Культ «воина-вождя», «вечной войны», неотрефлектированного действия и насилия (подпитываемый чтением не только Ницше и Киплинга, но и Ч. Дарвина, Г. Спенсера, революционного синдикалиста Жоржа Сореля, Мориса Барреса и Шарля Морраса, Габриеле Д'Аннунцио и Филиппо Маринетти) – этот культ выполнял в жизни Дриё компенсаторную функцию, что не являлось секретом ни для него самого, ни для его современников: «Мои недруги прекрасно уловили – и это было достаточно очевидно – женский, инвертированный характер моей любви к силе»31.
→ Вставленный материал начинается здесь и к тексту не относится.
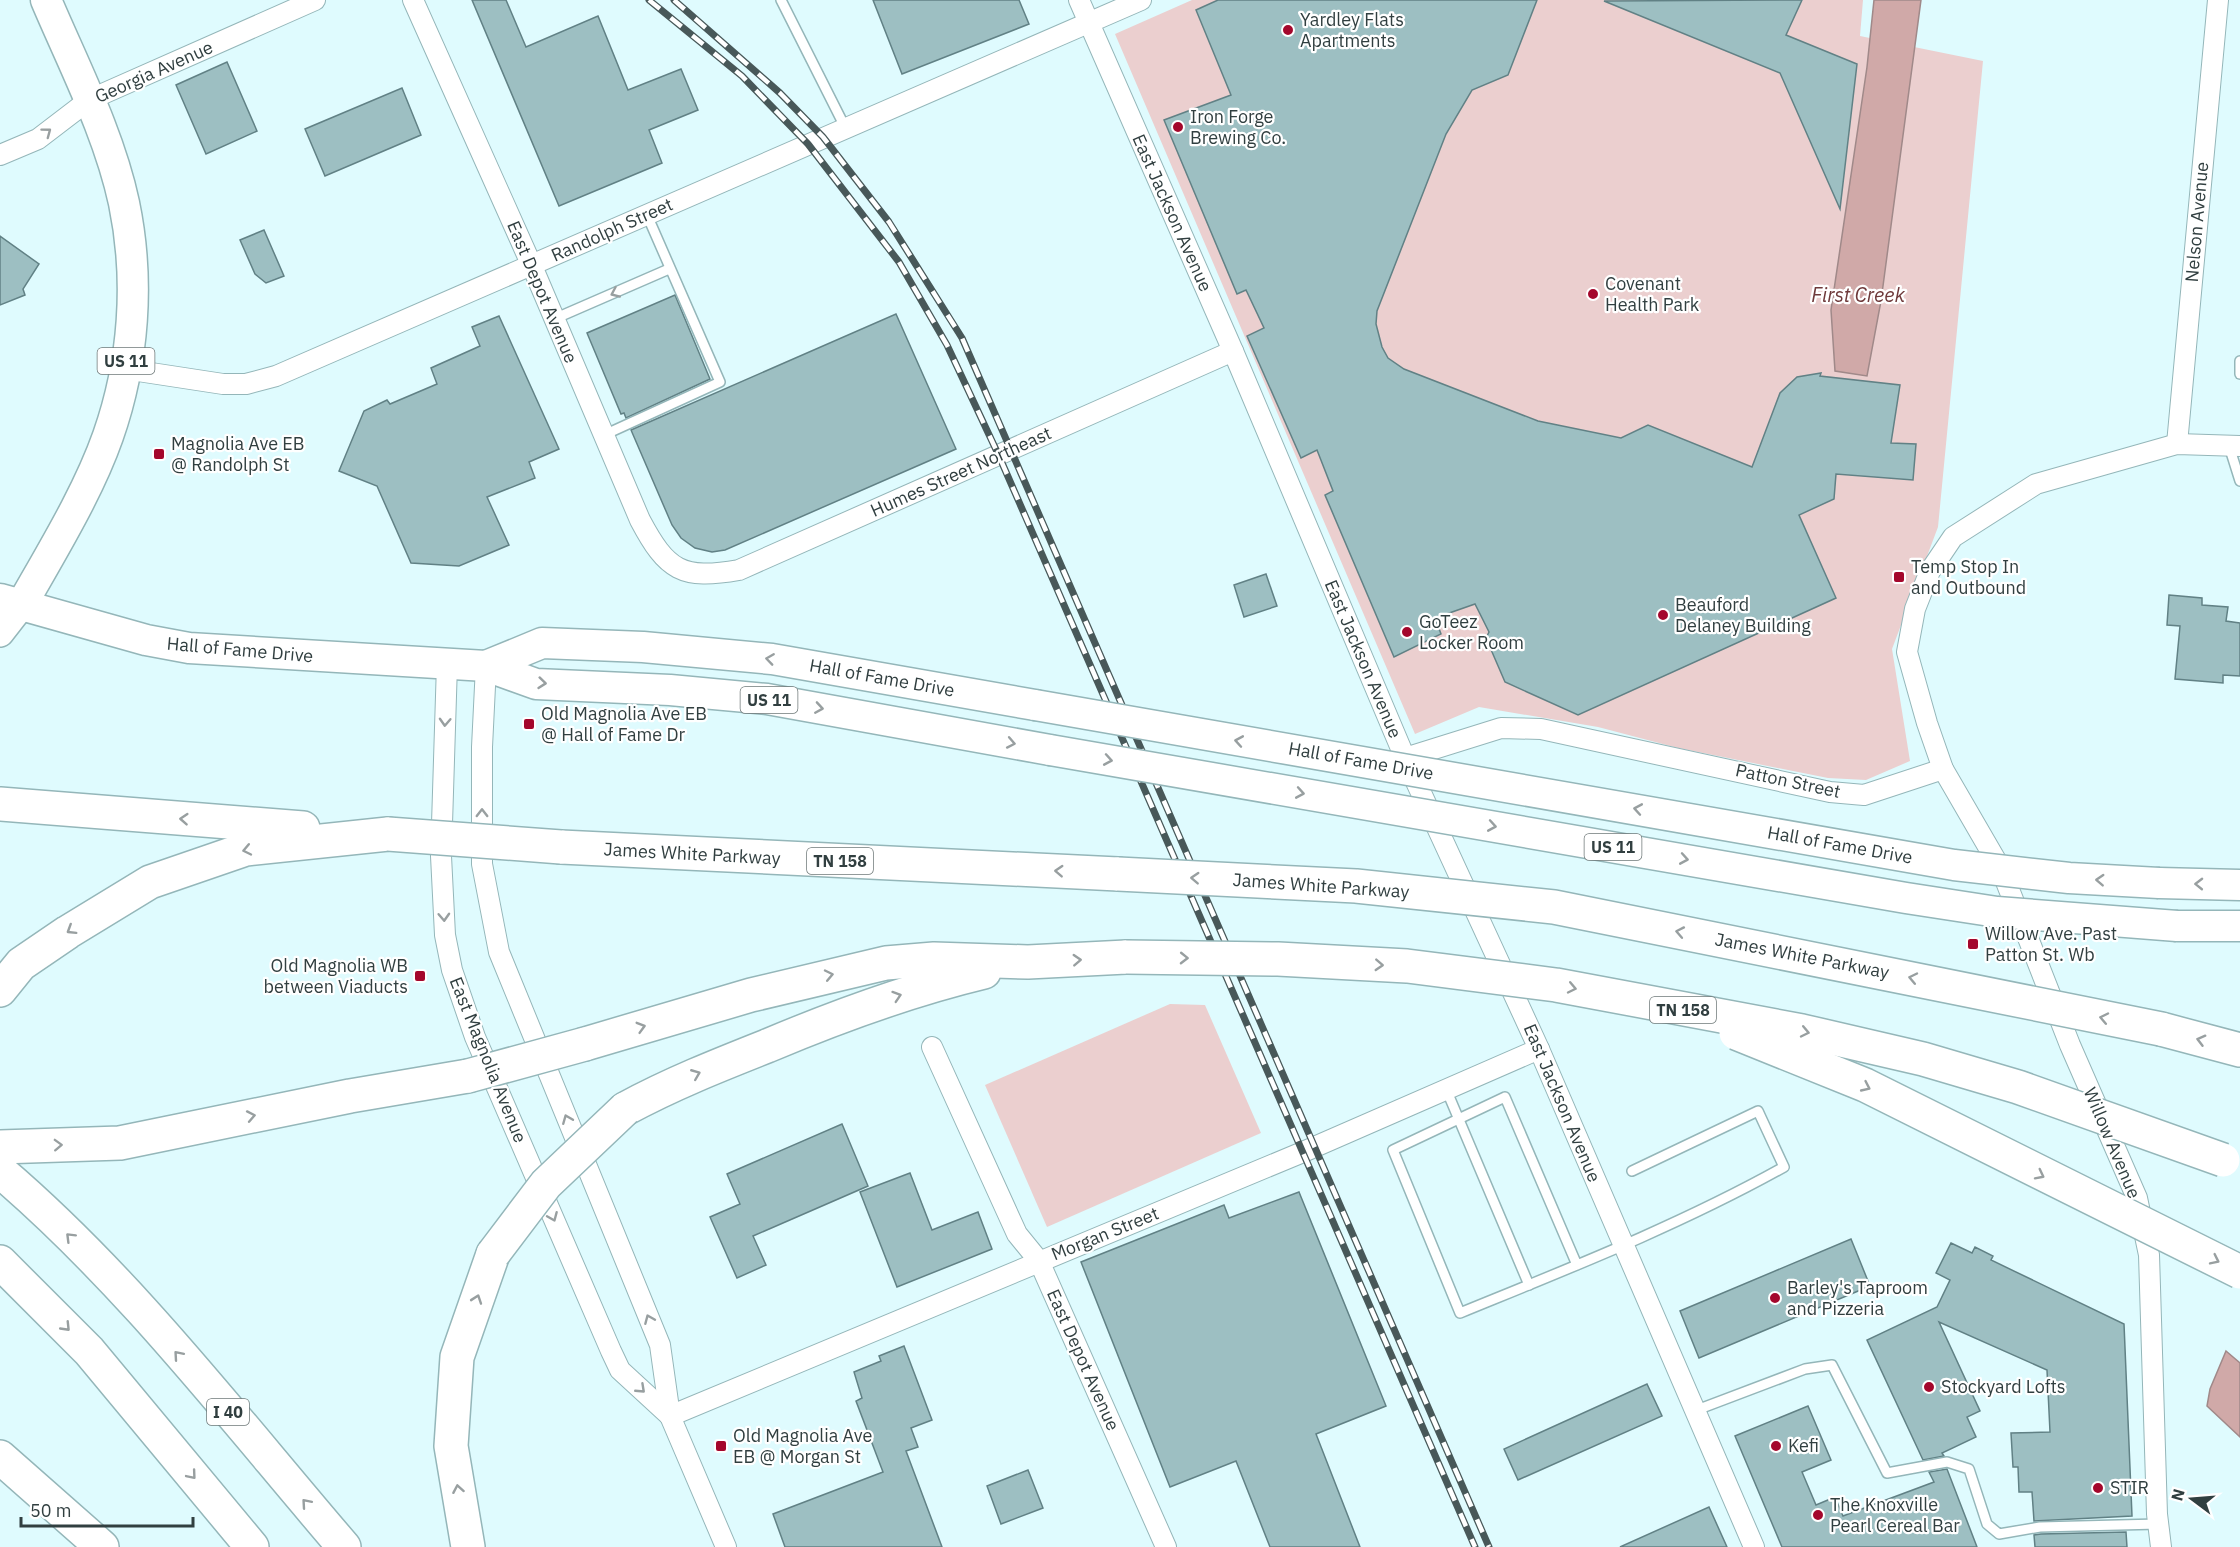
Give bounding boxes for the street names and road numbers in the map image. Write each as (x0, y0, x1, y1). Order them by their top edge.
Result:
street label: Georgia Avenue (91, 35, 216, 108)
street label: East Jackson Avenue (1127, 131, 1218, 295)
street label: Nelson Avenue (2180, 161, 2213, 283)
street label: Randolph Street (547, 192, 676, 267)
street label: East Depot Avenue (502, 217, 583, 367)
road number: US 11 (98, 348, 154, 374)
street label: Humes Street Northeast (867, 421, 1055, 522)
street label: East Jackson Avenue (1320, 576, 1407, 742)
street label: Hall of Fame Drive (166, 632, 314, 667)
street label: Hall of Fame Drive (808, 653, 957, 702)
road number: US 11 (740, 687, 798, 713)
street label: Hall of Fame Drive (1287, 736, 1436, 785)
street label: Patton Street (1734, 758, 1843, 803)
street label: Hall of Fame Drive (1766, 820, 1915, 869)
road number: US 11 (1584, 834, 1642, 860)
street label: James White Parkway (603, 837, 781, 870)
road number: TN 158 (807, 848, 873, 874)
street label: James White Parkway (1232, 868, 1410, 903)
street label: James White Parkway (1713, 927, 1891, 984)
street label: East Magnolia Avenue (445, 974, 532, 1146)
road number: TN 158 (1650, 997, 1716, 1023)
street label: East Jackson Avenue (1519, 1020, 1606, 1186)
street label: Willow Avenue (2079, 1084, 2146, 1202)
street label: Morgan Street (1048, 1202, 1162, 1266)
street label: East Depot Avenue (1042, 1285, 1125, 1434)
road number: I 40 (207, 1399, 249, 1425)

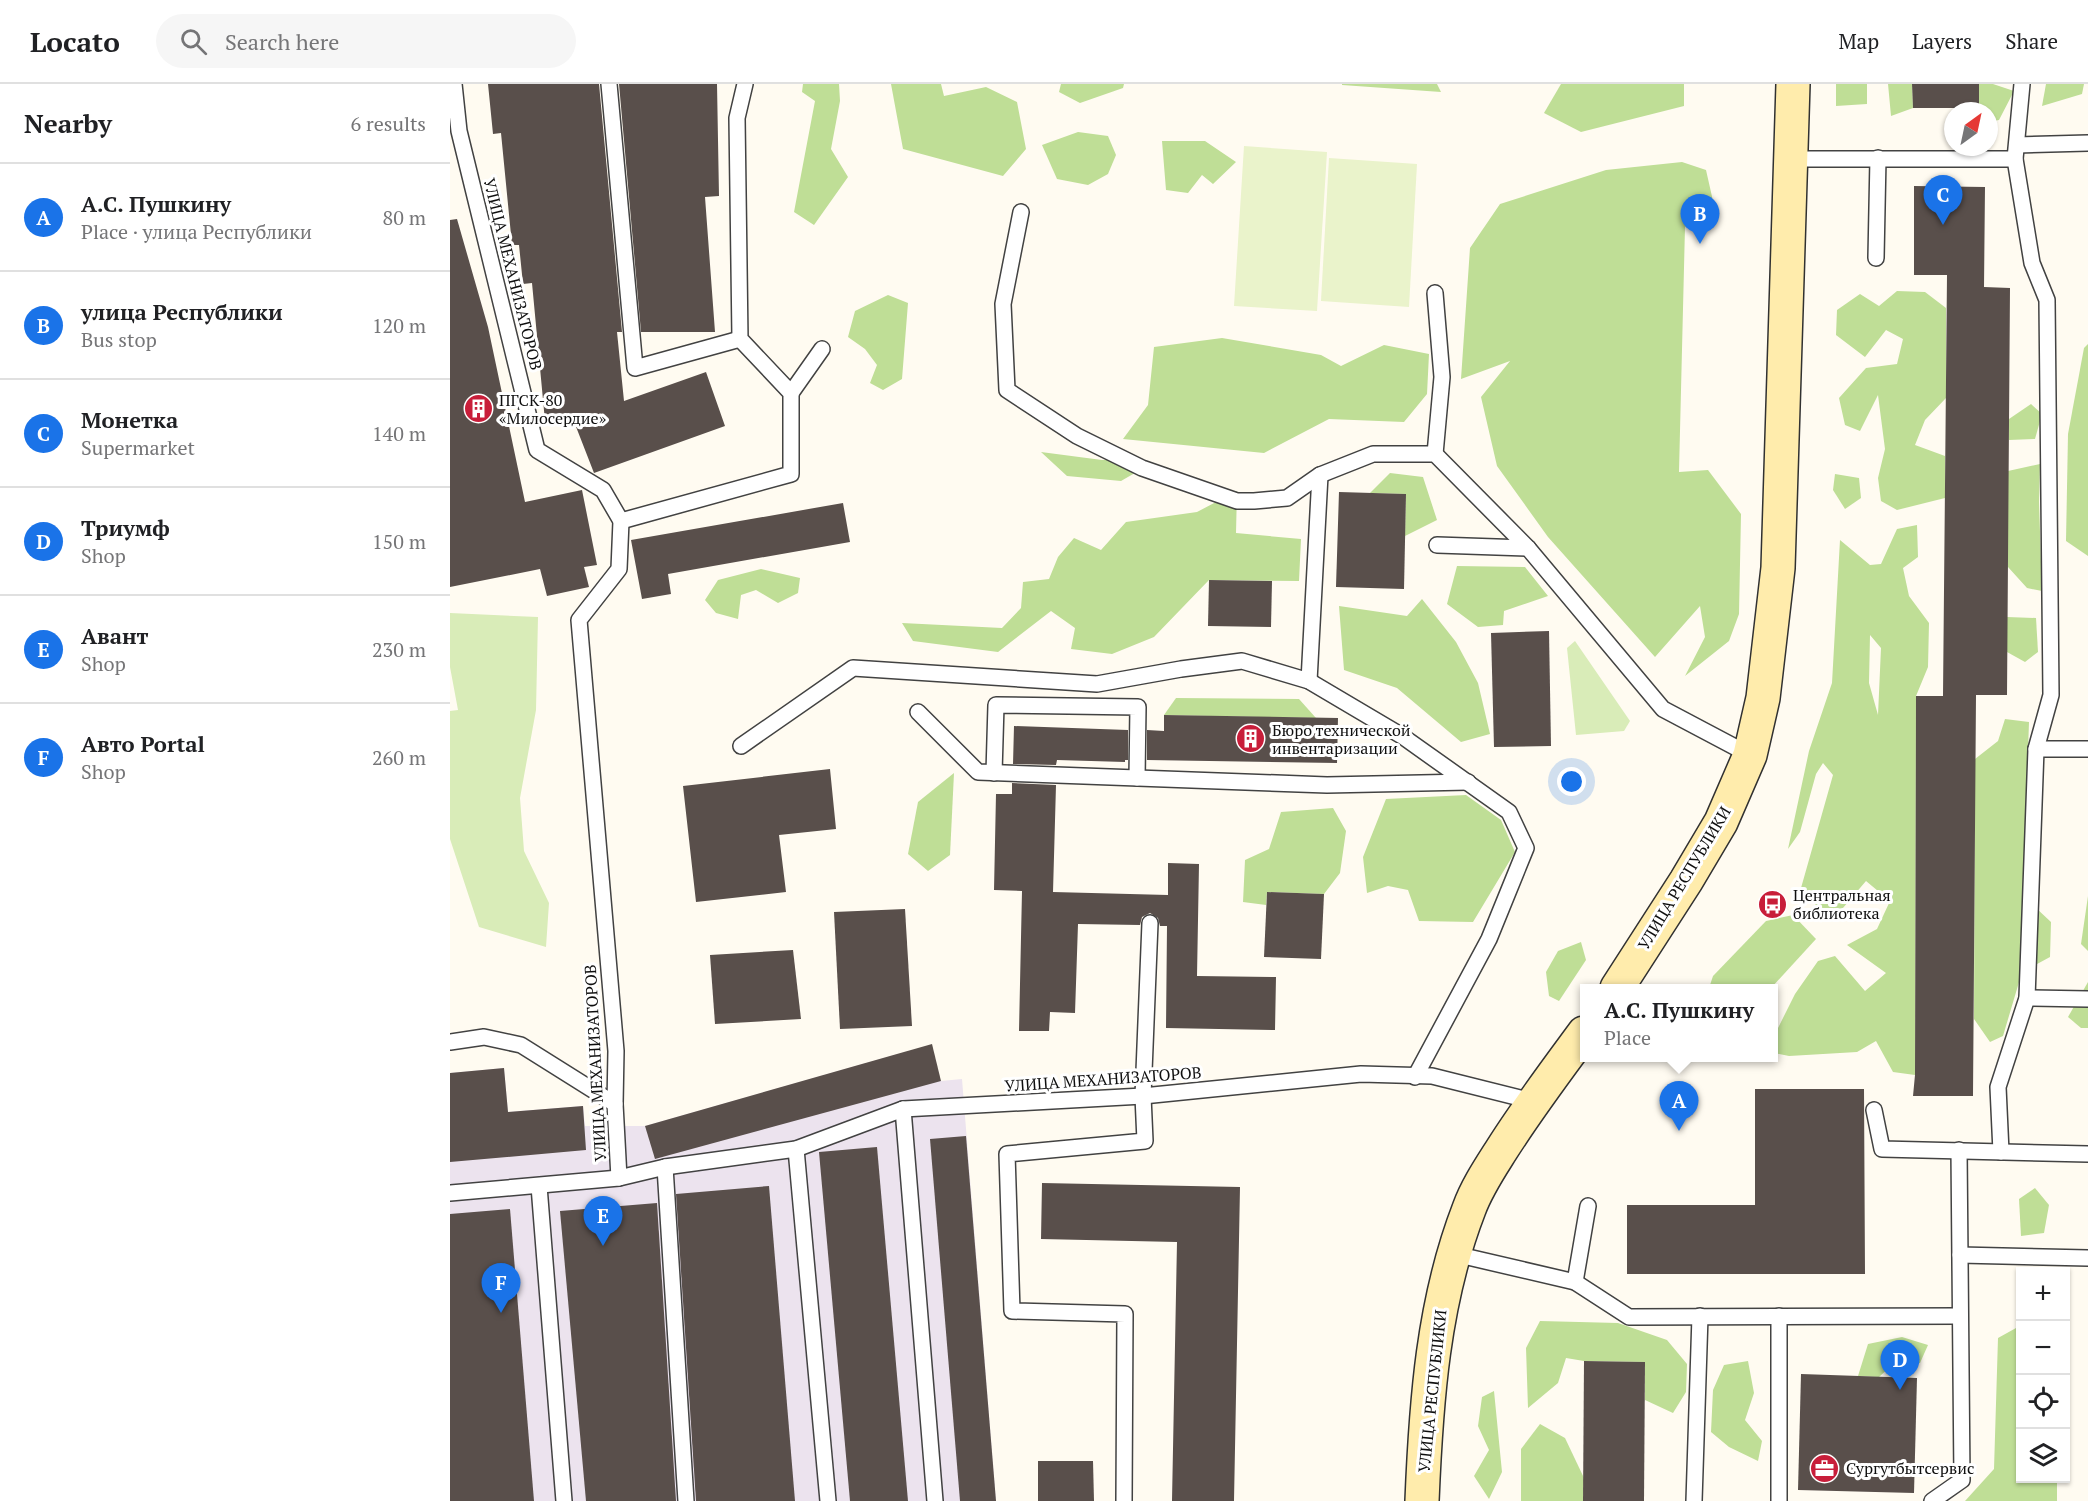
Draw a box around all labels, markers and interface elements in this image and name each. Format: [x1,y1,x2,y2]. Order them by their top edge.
search box [156,14,576,68]
text: Locato [30,23,120,60]
icon: search [177,25,210,58]
text: Search here [225,27,339,56]
text: Map [1838,27,1879,55]
text: Layers [1912,27,1972,55]
text: Share [2005,27,2058,55]
north arrow [1944,102,1998,156]
text: Nearby [24,106,112,140]
text: 6 results [351,110,426,137]
street label: УЛИЦА МЕХАНИЗАТОРОВ [478,176,548,372]
pin: C [1924,176,1962,225]
text: А.С. Пушкину [81,189,231,218]
pin: B [1680,194,1720,244]
text: A [36,204,51,231]
text: 80 m [383,204,426,231]
text: Place · улица Республики [81,218,312,245]
text: улица Республики [81,297,283,326]
text: B [37,312,50,339]
text: 120 m [372,312,426,339]
text: Bus stop [81,326,157,353]
place label: ПГСК-80 «Милосердие» [499,389,607,429]
building icon: ПГСК-80 «Милосердие» [462,393,494,425]
text: Монетка [81,405,178,434]
text: C [37,420,50,447]
text: 140 m [372,420,426,447]
text: Supermarket [81,434,195,461]
text: Триумф [81,513,170,542]
text: D [36,528,51,555]
text: 150 m [372,528,426,555]
text: Shop [81,542,126,569]
text: Авант [81,621,148,650]
text: E [37,636,50,663]
text: 230 m [372,636,426,663]
text: Shop [81,650,126,677]
place label: Бюро технической инвентаризации [1272,719,1411,759]
building icon: Бюро технической инвентаризации [1235,723,1267,755]
text: Авто Portal [81,729,205,758]
text: F [38,744,49,771]
text: 260 m [372,744,426,771]
text: Shop [81,758,126,785]
your location [1557,767,1586,796]
street label: УЛИЦА РЕСПУБЛИКИ [1632,802,1736,954]
place label: Центральная библиотека [1793,884,1891,924]
bus stop icon: Центральная библиотека [1756,888,1788,920]
street label: УЛИЦА МЕХАНИЗАТОРОВ [579,964,611,1162]
popup [1580,984,1778,1062]
text: А.С. Пушкину [1604,995,1754,1024]
text: Place [1604,1024,1651,1051]
street label: УЛИЦА МЕХАНИЗАТОРОВ [1004,1061,1202,1097]
pin: A [1660,1082,1698,1131]
pin: E [584,1196,622,1246]
pin: F [482,1264,520,1313]
map controls [2016,1267,2070,1483]
button: + [2016,1267,2070,1321]
street label: УЛИЦА РЕСПУБЛИКИ [1413,1308,1452,1474]
button: − [2016,1321,2070,1375]
pin: D [1880,1340,1920,1390]
button: locate [2016,1375,2070,1429]
button: layers [2016,1429,2070,1483]
office icon: Сургутбытсервис [1809,1452,1841,1484]
place label: Сургутбытсервис [1846,1457,1974,1479]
Женственность, пытающаяся восполнить себя сверхмужественностью, – вот психологический исток «двойственности» Дриё, о котором (в рецензии на «Фашистский социализм») Жюльен Бенда писал так: «Его фашизм – это не столько политическая доктрина, сколько моральная установка – ницшеанская воля к постоянному самопреодолению, презрение ко всему статичному, неподвижному, к мирным радостям, символом которых представляется ему демократия. Он ненавидит клерка, который жизненным опасностям предпочитает уединение в четырех стенах, где он мог бы предаваться размышлениям по совести. И однако этот культ героизма уживается с неподдельным сочувствием к малым мира сего. У этого фашиста социалистическое сердце. Вот в чем его драма»32.
Драму, о которой говорит Бенда, пережил не один Дриё Ла Рошель, это драма значительной части европейской интеллигенции XX века. Суть ее Бенда описал еще в 1927 году в знаменитом эссе «Предательство клерков»33.